Permanent temporary solutions

August 24, 2020

If you saw bad software architecture in place - would you build systems to support it better or lean far from it (often towards discomfort) to steer change?

It may definitely not be an easy choice to make. You’d need to build supporting systems for business continuity. But the supporting systems you build may bring in complacency and often the supporting systems can be brittle and suck in countless engineering cycles to build and maintain.

I started out with this question on Twitter and figured that this needs to be written beyond 140 characters.

A common and perhaps the wisest answer may lie in trying to hit the balance. The moment you turn in a patch to cover for a misplaced component, you set yourself on the course of removing it in future. Classic tech debt management - track and repay later. But how easy is it in practice?

Further, I still wonder if this discussion is better had with some context behind it. “It depends” as an answer to this question is perfectly valid because architecture can’t be without context and neither can be any decisions over it.

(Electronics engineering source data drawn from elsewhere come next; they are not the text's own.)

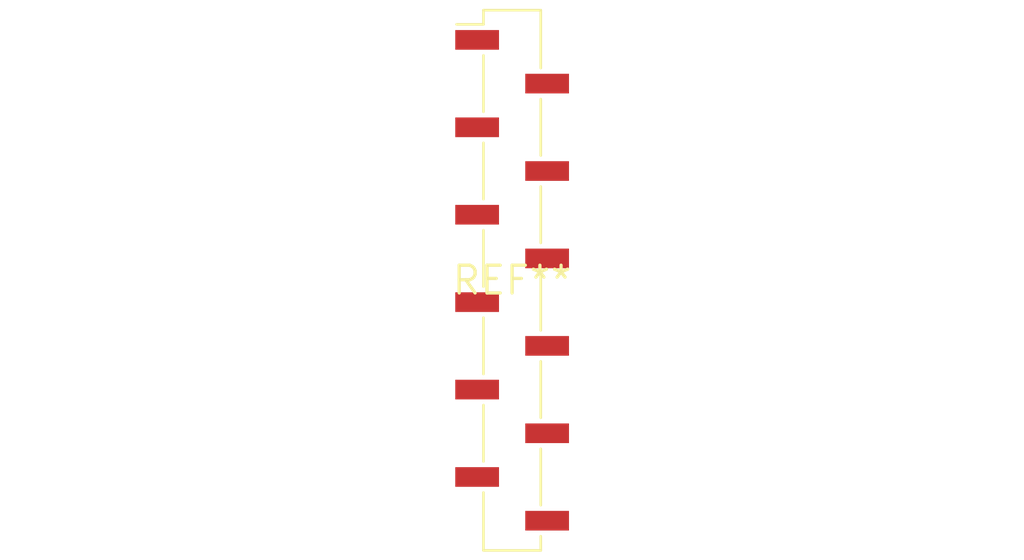
<source format=kicad_pcb>
(kicad_pcb (version 20240108) (generator pcbnew)

  (general
    (thickness 1.6)
  )

  (paper "A4")
  (layers
    (0 "F.Cu" signal)
    (31 "B.Cu" signal)
    (32 "B.Adhes" user "B.Adhesive")
    (33 "F.Adhes" user "F.Adhesive")
    (34 "B.Paste" user)
    (35 "F.Paste" user)
    (36 "B.SilkS" user "B.Silkscreen")
    (37 "F.SilkS" user "F.Silkscreen")
    (38 "B.Mask" user)
    (39 "F.Mask" user)
    (40 "Dwgs.User" user "User.Drawings")
    (41 "Cmts.User" user "User.Comments")
    (42 "Eco1.User" user "User.Eco1")
    (43 "Eco2.User" user "User.Eco2")
    (44 "Edge.Cuts" user)
    (45 "Margin" user)
    (46 "B.CrtYd" user "B.Courtyard")
    (47 "F.CrtYd" user "F.Courtyard")
    (48 "B.Fab" user)
    (49 "F.Fab" user)
    (50 "User.1" user)
    (51 "User.2" user)
    (52 "User.3" user)
    (53 "User.4" user)
    (54 "User.5" user)
    (55 "User.6" user)
    (56 "User.7" user)
    (57 "User.8" user)
    (58 "User.9" user)
  )

  (setup
    (pad_to_mask_clearance 0)
    (pcbplotparams
      (layerselection 0x00010fc_ffffffff)
      (plot_on_all_layers_selection 0x0000000_00000000)
      (disableapertmacros false)
      (usegerberextensions false)
      (usegerberattributes false)
      (usegerberadvancedattributes false)
      (creategerberjobfile false)
      (dashed_line_dash_ratio 12.000000)
      (dashed_line_gap_ratio 3.000000)
      (svgprecision 4)
      (plotframeref false)
      (viasonmask false)
      (mode 1)
      (useauxorigin false)
      (hpglpennumber 1)
      (hpglpenspeed 20)
      (hpglpendiameter 15.000000)
      (dxfpolygonmode false)
      (dxfimperialunits false)
      (dxfusepcbnewfont false)
      (psnegative false)
      (psa4output false)
      (plotreference false)
      (plotvalue false)
      (plotinvisibletext false)
      (sketchpadsonfab false)
      (subtractmaskfromsilk false)
      (outputformat 1)
      (mirror false)
      (drillshape 1)
      (scaleselection 1)
      (outputdirectory "")
    )
  )

  (net 0 "")

  (footprint "PinSocket_1x12_P2.00mm_Vertical_SMD_Pin1Left" (layer "F.Cu") (at 0 0))

)

</source>
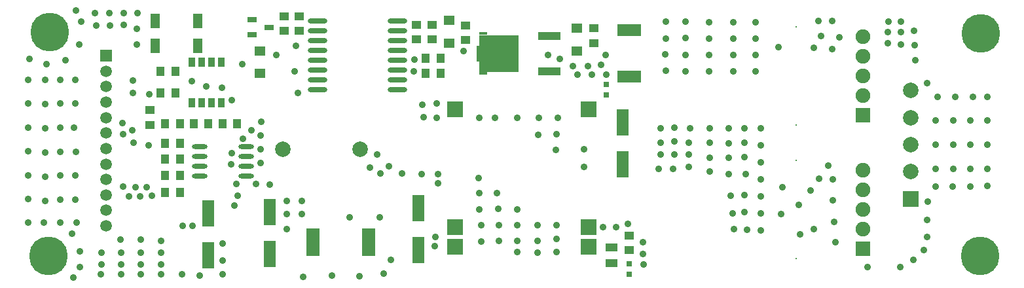
<source format=gts>
%FSLAX25Y25*%
%MOIN*%
G70*
G01*
G75*
G04 Layer_Color=8388736*
%ADD10R,0.07087X0.14173*%
%ADD11R,0.03937X0.04724*%
%ADD12R,0.06299X0.13780*%
%ADD13O,0.07874X0.02400*%
%ADD14O,0.07874X0.02402*%
%ADD15R,0.03465X0.05000*%
%ADD16R,0.05512X0.04724*%
%ADD17R,0.04724X0.03937*%
%ADD18R,0.05118X0.07480*%
%ADD19R,0.04724X0.03150*%
%ADD20R,0.08268X0.07874*%
%ADD21R,0.03150X0.03150*%
%ADD22R,0.06299X0.03937*%
%ADD23R,0.20079X0.18898*%
%ADD24R,0.11811X0.03937*%
%ADD25R,0.01575X0.07874*%
%ADD26R,0.03937X0.01575*%
%ADD27O,0.10000X0.02400*%
%ADD28O,0.10000X0.02402*%
%ADD29R,0.12205X0.06102*%
%ADD30C,0.02000*%
%ADD31C,0.02500*%
%ADD32C,0.03000*%
%ADD33C,0.02362*%
%ADD34C,0.05000*%
%ADD35C,0.03500*%
%ADD36C,0.02200*%
%ADD37C,0.01000*%
%ADD38C,0.04000*%
%ADD39C,0.07000*%
%ADD40C,0.02400*%
%ADD41C,0.06000*%
%ADD42C,0.04500*%
%ADD43C,0.05906*%
%ADD44R,0.05906X0.05906*%
%ADD45C,0.19685*%
%ADD46C,0.07874*%
%ADD47R,0.07874X0.07874*%
%ADD48C,0.00787*%
%ADD49C,0.07480*%
%ADD50R,0.07480X0.07480*%
%ADD51C,0.03543*%
%ADD52R,0.09055X0.05512*%
%ADD53R,0.07874X0.03937*%
%ADD54R,0.11811X0.15748*%
%ADD55R,0.03937X0.02362*%
%ADD56C,0.00787*%
%ADD57C,0.01969*%
%ADD58C,0.01575*%
%ADD59C,0.01181*%
%ADD60C,0.00394*%
D10*
X177559Y22047D02*
D03*
X149213D02*
D03*
D11*
X81299Y82284D02*
D03*
X73819D02*
D03*
X88386Y82284D02*
D03*
X95866D02*
D03*
X102953D02*
D03*
X110433D02*
D03*
X73819Y64173D02*
D03*
X81299D02*
D03*
X78937Y98032D02*
D03*
X71457D02*
D03*
Y109055D02*
D03*
X78937D02*
D03*
X81299Y47244D02*
D03*
X73819D02*
D03*
X81299Y55905D02*
D03*
X73819D02*
D03*
Y72441D02*
D03*
X81299D02*
D03*
X206496Y115748D02*
D03*
X213976D02*
D03*
Y107874D02*
D03*
X206496D02*
D03*
D12*
X127165Y37402D02*
D03*
Y16142D02*
D03*
X306693Y83071D02*
D03*
Y61811D02*
D03*
X202756Y18110D02*
D03*
Y39370D02*
D03*
X95669Y36614D02*
D03*
Y15354D02*
D03*
D13*
X114961Y55512D02*
D03*
Y65512D02*
D03*
Y70512D02*
D03*
X91339D02*
D03*
Y65512D02*
D03*
Y60512D02*
D03*
D14*
X114961D02*
D03*
X91339Y55512D02*
D03*
D15*
X87362Y93032D02*
D03*
X92362D02*
D03*
X97362D02*
D03*
X102362D02*
D03*
X87362Y113779D02*
D03*
X92362D02*
D03*
X97362D02*
D03*
X102362D02*
D03*
D16*
X122047Y108071D02*
D03*
Y119488D02*
D03*
X218504Y123425D02*
D03*
Y134843D02*
D03*
X283465Y119488D02*
D03*
Y130905D02*
D03*
D17*
X134252Y137008D02*
D03*
Y129528D02*
D03*
X66142Y81693D02*
D03*
Y89173D02*
D03*
X142126Y137008D02*
D03*
Y129528D02*
D03*
X226772Y132480D02*
D03*
Y125000D02*
D03*
X292126Y130905D02*
D03*
Y123425D02*
D03*
X209842Y125197D02*
D03*
Y132677D02*
D03*
X201772D02*
D03*
Y125197D02*
D03*
X310039Y17913D02*
D03*
Y25394D02*
D03*
D18*
X90551Y122047D02*
D03*
X68898D02*
D03*
X90551Y134646D02*
D03*
X68898D02*
D03*
D19*
X118111Y127756D02*
D03*
Y135236D02*
D03*
X126772Y131496D02*
D03*
D20*
X289252Y19567D02*
D03*
X221457D02*
D03*
Y29567D02*
D03*
Y89567D02*
D03*
X289252D02*
D03*
Y29567D02*
D03*
D21*
X310236Y11024D02*
D03*
Y5512D02*
D03*
X298425Y102362D02*
D03*
Y96850D02*
D03*
D22*
X301181Y19291D02*
D03*
Y11417D02*
D03*
D23*
X243898Y118110D02*
D03*
D24*
X269291Y109114D02*
D03*
Y127106D02*
D03*
D25*
X233071Y118110D02*
D03*
D26*
X235827Y107874D02*
D03*
Y128347D02*
D03*
D27*
X192126Y104646D02*
D03*
X151575D02*
D03*
Y129646D02*
D03*
Y124646D02*
D03*
Y119646D02*
D03*
Y114646D02*
D03*
Y109646D02*
D03*
Y99646D02*
D03*
X192126D02*
D03*
Y109646D02*
D03*
Y114646D02*
D03*
Y119646D02*
D03*
Y124646D02*
D03*
X151575Y134646D02*
D03*
D28*
X192126Y129646D02*
D03*
Y134646D02*
D03*
D29*
X310236Y106299D02*
D03*
Y129921D02*
D03*
D43*
X43701Y30315D02*
D03*
Y46063D02*
D03*
Y53937D02*
D03*
Y61811D02*
D03*
Y69685D02*
D03*
Y77559D02*
D03*
Y85433D02*
D03*
Y93307D02*
D03*
Y101181D02*
D03*
Y109055D02*
D03*
Y38189D02*
D03*
D44*
Y116929D02*
D03*
D45*
X14961Y129134D02*
D03*
X488583Y14961D02*
D03*
X488976Y128346D02*
D03*
X14567Y14961D02*
D03*
D46*
X173228Y69291D02*
D03*
X133858D02*
D03*
X453543Y99213D02*
D03*
Y57874D02*
D03*
Y71653D02*
D03*
Y85433D02*
D03*
D47*
Y44094D02*
D03*
D48*
X395118Y131614D02*
D03*
Y81614D02*
D03*
Y63701D02*
D03*
Y13701D02*
D03*
D49*
X429134Y126614D02*
D03*
Y116614D02*
D03*
Y106614D02*
D03*
Y96614D02*
D03*
Y58701D02*
D03*
Y48701D02*
D03*
Y38701D02*
D03*
Y28701D02*
D03*
D50*
Y86614D02*
D03*
Y18701D02*
D03*
D51*
X200787Y114960D02*
D03*
X102756Y100787D02*
D03*
X211417Y24803D02*
D03*
X211024Y20079D02*
D03*
X109055Y40551D02*
D03*
X492520Y50787D02*
D03*
X309449Y31496D02*
D03*
X298031Y117323D02*
D03*
X325984Y66535D02*
D03*
Y72835D02*
D03*
Y79921D02*
D03*
X363386Y28740D02*
D03*
X362598Y36614D02*
D03*
X361811Y45669D02*
D03*
X377165Y79921D02*
D03*
Y71260D02*
D03*
X59449Y122835D02*
D03*
Y130709D02*
D03*
X107480Y61811D02*
D03*
X107874Y67323D02*
D03*
X82677Y30315D02*
D03*
X122441Y76378D02*
D03*
Y69291D02*
D03*
Y62205D02*
D03*
X113386Y74803D02*
D03*
X117717Y79134D02*
D03*
X122835Y83464D02*
D03*
X143307Y42913D02*
D03*
X135827D02*
D03*
X143307Y36220D02*
D03*
X127165Y51181D02*
D03*
X120079Y51575D02*
D03*
X110236D02*
D03*
X66929Y45669D02*
D03*
X64567Y50000D02*
D03*
X431496Y9449D02*
D03*
X460236Y18110D02*
D03*
X58661Y50000D02*
D03*
X55512Y45276D02*
D03*
X52362Y50394D02*
D03*
X61024Y45276D02*
D03*
X28346Y140157D02*
D03*
X45407Y138583D02*
D03*
X13386Y112598D02*
D03*
X23228Y114567D02*
D03*
X38189Y138583D02*
D03*
X52625D02*
D03*
X94882Y101181D02*
D03*
X144095Y4331D02*
D03*
X141339Y98032D02*
D03*
X181890Y66535D02*
D03*
X263386Y16535D02*
D03*
X273228Y16929D02*
D03*
X233465Y54724D02*
D03*
X273228Y30709D02*
D03*
X61417Y16535D02*
D03*
X103150Y5512D02*
D03*
X82415D02*
D03*
X91339Y5118D02*
D03*
X103150Y12795D02*
D03*
X3937Y31890D02*
D03*
X71653Y5512D02*
D03*
X61417Y23228D02*
D03*
X30315Y9449D02*
D03*
X61417Y5512D02*
D03*
X51312Y10630D02*
D03*
X27953Y43701D02*
D03*
Y55905D02*
D03*
X28346Y68110D02*
D03*
X27953Y92520D02*
D03*
X27559Y80315D02*
D03*
X12730Y43045D02*
D03*
X12205Y31890D02*
D03*
X27953Y104724D02*
D03*
X12730Y80053D02*
D03*
Y92388D02*
D03*
X4724Y115354D02*
D03*
X12730Y55381D02*
D03*
Y67716D02*
D03*
X61417Y10630D02*
D03*
X51312Y5512D02*
D03*
X41339Y10630D02*
D03*
X40945Y5512D02*
D03*
X3937Y104724D02*
D03*
X386221Y121260D02*
D03*
X407874Y127165D02*
D03*
X397244Y25984D02*
D03*
X411417Y61091D02*
D03*
X406693Y54331D02*
D03*
X325197Y59449D02*
D03*
X474934Y83858D02*
D03*
Y59449D02*
D03*
X475984Y96063D02*
D03*
X474934Y71653D02*
D03*
X483727Y59449D02*
D03*
X492520D02*
D03*
Y71653D02*
D03*
Y83858D02*
D03*
X368898Y79921D02*
D03*
X360630D02*
D03*
X351181D02*
D03*
X340945D02*
D03*
X333071Y80315D02*
D03*
X374410Y109055D02*
D03*
X362992D02*
D03*
X338583D02*
D03*
X350787D02*
D03*
X183071Y34646D02*
D03*
X296850Y29567D02*
D03*
X303543D02*
D03*
X103150Y21260D02*
D03*
X158661Y5118D02*
D03*
X112992Y112598D02*
D03*
X87795Y30315D02*
D03*
X135827Y36220D02*
D03*
X139764Y109055D02*
D03*
X65748Y97244D02*
D03*
X140551Y122047D02*
D03*
X130315Y117323D02*
D03*
X225590Y119291D02*
D03*
X110630Y45669D02*
D03*
X167717Y34646D02*
D03*
X65354Y71260D02*
D03*
X87402Y103937D02*
D03*
X200393Y109055D02*
D03*
X251575Y122835D02*
D03*
X251969Y117323D02*
D03*
Y111811D02*
D03*
X240158D02*
D03*
Y117323D02*
D03*
X246457D02*
D03*
X240551Y122835D02*
D03*
X246457Y111417D02*
D03*
X338583Y125853D02*
D03*
X350787Y125591D02*
D03*
X362992D02*
D03*
Y117323D02*
D03*
X350787D02*
D03*
X338583Y117454D02*
D03*
Y134252D02*
D03*
X350787Y133858D02*
D03*
X362992D02*
D03*
X374410D02*
D03*
Y125591D02*
D03*
Y117323D02*
D03*
X333071Y73228D02*
D03*
X340551Y72835D02*
D03*
X351181D02*
D03*
X333071Y66535D02*
D03*
X340551D02*
D03*
X351181Y64961D02*
D03*
X332283Y59449D02*
D03*
X340551Y60236D02*
D03*
X351181Y57874D02*
D03*
X360630Y72441D02*
D03*
Y64961D02*
D03*
Y56693D02*
D03*
X368898Y72835D02*
D03*
Y65354D02*
D03*
X369291Y56693D02*
D03*
X368898Y46063D02*
D03*
Y37402D02*
D03*
X370079Y28346D02*
D03*
X377165Y62598D02*
D03*
Y53937D02*
D03*
Y45276D02*
D03*
Y27953D02*
D03*
X492520Y96063D02*
D03*
X483727Y83858D02*
D03*
Y71653D02*
D03*
X483858Y50394D02*
D03*
X485039Y96063D02*
D03*
X466142Y71653D02*
D03*
X448032Y9449D02*
D03*
X474803Y50394D02*
D03*
X466929Y96063D02*
D03*
X466142Y83858D02*
D03*
Y59449D02*
D03*
Y50394D02*
D03*
X273622Y85433D02*
D03*
X273228Y77165D02*
D03*
X272835Y68898D02*
D03*
X264173Y85433D02*
D03*
X263779Y76772D02*
D03*
X253150Y85433D02*
D03*
X241732D02*
D03*
X205512Y85827D02*
D03*
X204724Y92126D02*
D03*
X413779Y53937D02*
D03*
Y43307D02*
D03*
X414567Y32283D02*
D03*
X414961Y22047D02*
D03*
X413386Y134646D02*
D03*
Y120472D02*
D03*
X403937Y120866D02*
D03*
X455118Y129528D02*
D03*
X448425Y129134D02*
D03*
X441732D02*
D03*
X455512Y122441D02*
D03*
X448425Y134252D02*
D03*
X442126D02*
D03*
X455905Y114567D02*
D03*
X461811Y103150D02*
D03*
X316929Y22047D02*
D03*
X12730Y104724D02*
D03*
X3937Y92585D02*
D03*
Y44029D02*
D03*
X51181Y23228D02*
D03*
X57480Y98032D02*
D03*
X57874Y72835D02*
D03*
X20341Y104724D02*
D03*
Y92520D02*
D03*
Y80315D02*
D03*
Y68110D02*
D03*
Y55905D02*
D03*
Y43701D02*
D03*
X20472Y31890D02*
D03*
X31102Y134252D02*
D03*
X45669Y132283D02*
D03*
X52756Y132677D02*
D03*
X27165Y3937D02*
D03*
X26378Y26378D02*
D03*
X71653Y10630D02*
D03*
Y22835D02*
D03*
X273228Y23622D02*
D03*
X263386Y22835D02*
D03*
X253150D02*
D03*
X243701D02*
D03*
Y30709D02*
D03*
X253150D02*
D03*
X243307Y38976D02*
D03*
X253150Y38583D02*
D03*
X377165Y36614D02*
D03*
X396457Y40945D02*
D03*
X402362Y48425D02*
D03*
X403937Y28740D02*
D03*
X388189Y50000D02*
D03*
X387402Y36220D02*
D03*
X281496Y111811D02*
D03*
X295669Y112205D02*
D03*
X288976Y111811D02*
D03*
X298425Y107480D02*
D03*
X268898Y117323D02*
D03*
X274803Y115354D02*
D03*
X283858Y107480D02*
D03*
X290945D02*
D03*
X328740Y134252D02*
D03*
Y125591D02*
D03*
Y109449D02*
D03*
X406299Y134646D02*
D03*
X416929Y126378D02*
D03*
X287008Y69291D02*
D03*
Y60236D02*
D03*
X263386Y30709D02*
D03*
X234646Y22441D02*
D03*
X253150Y16929D02*
D03*
X234646Y30709D02*
D03*
X233858Y38583D02*
D03*
X242913Y46850D02*
D03*
X185039Y5906D02*
D03*
X172835Y4724D02*
D03*
X188583Y12992D02*
D03*
X28740Y31890D02*
D03*
X71653Y16535D02*
D03*
X30315Y17323D02*
D03*
X51312Y16535D02*
D03*
X41339D02*
D03*
X52362Y77165D02*
D03*
X51968Y82677D02*
D03*
X29921Y122835D02*
D03*
X38583Y132283D02*
D03*
X59842Y138583D02*
D03*
X107874Y94488D02*
D03*
X316929Y16142D02*
D03*
X317323Y10630D02*
D03*
X212598Y56693D02*
D03*
Y51968D02*
D03*
X3937Y80446D02*
D03*
Y68307D02*
D03*
Y56168D02*
D03*
X57087Y79134D02*
D03*
X57480Y104331D02*
D03*
X135827Y28740D02*
D03*
X233858Y46850D02*
D03*
X204331Y56693D02*
D03*
X187795Y60630D02*
D03*
X177953Y59842D02*
D03*
X183465Y57087D02*
D03*
X194488D02*
D03*
X454724Y12992D02*
D03*
X462205Y42520D02*
D03*
X461811Y24803D02*
D03*
Y33465D02*
D03*
X448425Y122835D02*
D03*
X441732Y123228D02*
D03*
X328346Y117717D02*
D03*
X212205Y92520D02*
D03*
Y85433D02*
D03*
X233858D02*
D03*
M02*

</source>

Let’s consider an example -

A customer facing web app that serves a hypothetical DIY electronics business is composed of multiple layers of microservices which depend on one another. Features usually cross-cut different microservices as if they’re big components of a single monolith. These components aren’t individually tested not because it’s impossible but it’s great deal of work given how interwoven the system behavior is and hence the system is tested as a whole.

One can’t simply rewrite the system because it serves critical business function. Striking a balance and addressing the rigidity of the system incrementally is still the best and ideal approach. You have concrete architecture patterns for addressing these issues like Anti-corruption layer (https://docs.microsoft.com/en-us/Azure/architecture/patterns/anti-corruption-layer) and strangler applications (https://paulhammant.com/2013/07/14/legacy-application-strangulation-case-studies/).

From the cultural aspect, Gregor Hohpe talks about the concept of having clutch(s) in the org ( https://architectelevator.com/transformation/shiftinggearsclutch) to propel two architectures (good and bad/ old and new) together and phasing out the old one and promoting the new one when the time is right.

What brings conflict to my mind is a set of situations where building infrastructural tooling to mask certain architectural patterns have been done to make lives easier while working with those systems but somehow they become boxes of innovation themselves and over time it becomes hard to snap out of them and really fix the underlying issues.

In the context of above example - such tooling could be synthetic test environments and large e2e tests as a major means of testing in the absence automated tests that can be used to verify changes in the service independent of and in isolation from other services.

This leads to a problems on different levels. First being, there is hell lot of redundant infrastructure provisioning happening. Simply for testing a simple change in one of the services and one needs to deploy service A, B, C and D because all of them need to be working together to be tested together. When you’re using a complex container orchestration platform like kubernetes, this means a lot of things happening. You have API calls, controllers manipulating resources, containers being scheduling, images pulled and finally the application can begin executing. Combine this with other components that this service needs to interact with, maybe databases which are run as Statefulsets. Now all of this, seems like a lot of work and the process can take time. Some effort can be put in to optimize and speed things up and it definitely runs faster but it’s still a lot of things happening, most of which aren’t needed if all I want to test is a small change in service A. This not only means wastage of resources and time but because there are so many moving parts, this whole process can be very fragile.

Which brings me to my second point - about test stability. When your tests depend on a complex orchestration process as discussed above as a pre-requisite, the fragility makes itself count in the reliability of tests as well. Moreover, this test suite relies on dozens of API calls covering all the services in order to test a simple change in service A, which could have been easily validated using 2-3 API calls (in the form of service level API tests).

Third, this especially gets worse when a team is in-charge of the support systems which is different from the one that owns the architecture of the systems in question. An external team managing this tooling and workflow leads to enormous cognitive load on them which in turn leads to never ending unplanned work and any creative work is very difficult to plan and execute.

If I set aside the problems, the goal with which you build this testing workflow would be to enable yourself to move the business forward and fast while gaining some headroom for improving the architecture or having better tests in place. And I think it certainly works in theory and in practice as well. But this is exactly where snapping out of being fully dependent on such workflows is important before it’s too late.

That is it. This is basically a thought dump. It could grow over time as I ramble to myself more.